Task description>
Exactly as written, set down each line of the data below except its pictures.

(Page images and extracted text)
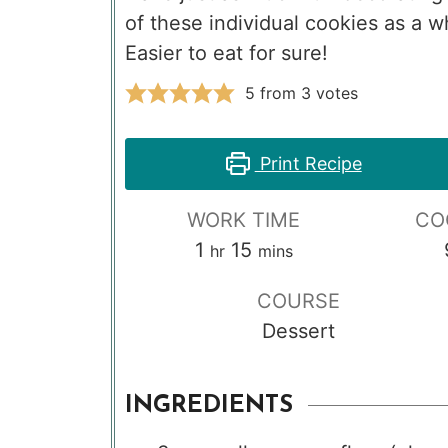
of these individual cookies as a 
Easier to eat for sure!
5
from
3
votes
Print Recipe
WORK TIME
CO
hour
minutes
1
15
hr
mins
COURSE
Dessert
INGREDIENTS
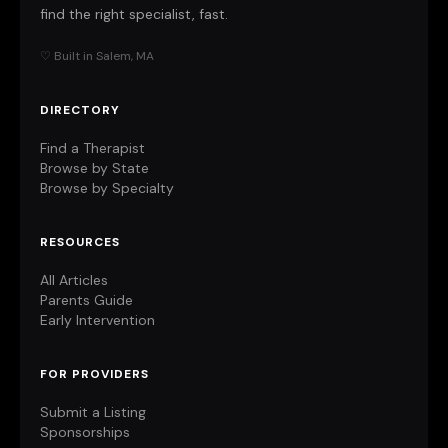
find the right specialist, fast.
♡ Built in Salem, MA
DIRECTORY
Find a Therapist
Browse by State
Browse by Specialty
RESOURCES
All Articles
Parents Guide
Early Intervention
FOR PROVIDERS
Submit a Listing
Sponsorships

Written answer>
of these individual cookies as a 
Easier to eat for sure!
5
from
3
votes
Print Recipe
WORK TIME
CO
hour
minutes
1
15
hr
mins
COURSE
Dessert
INGREDIENTS
find the right specialist, fast.
♡ Built in Salem, MA
DIRECTORY
Find a Therapist
Browse by State
Browse by Specialty
RESOURCES
All Articles
Parents Guide
Early Intervention
FOR PROVIDERS
Submit a Listing
Sponsorships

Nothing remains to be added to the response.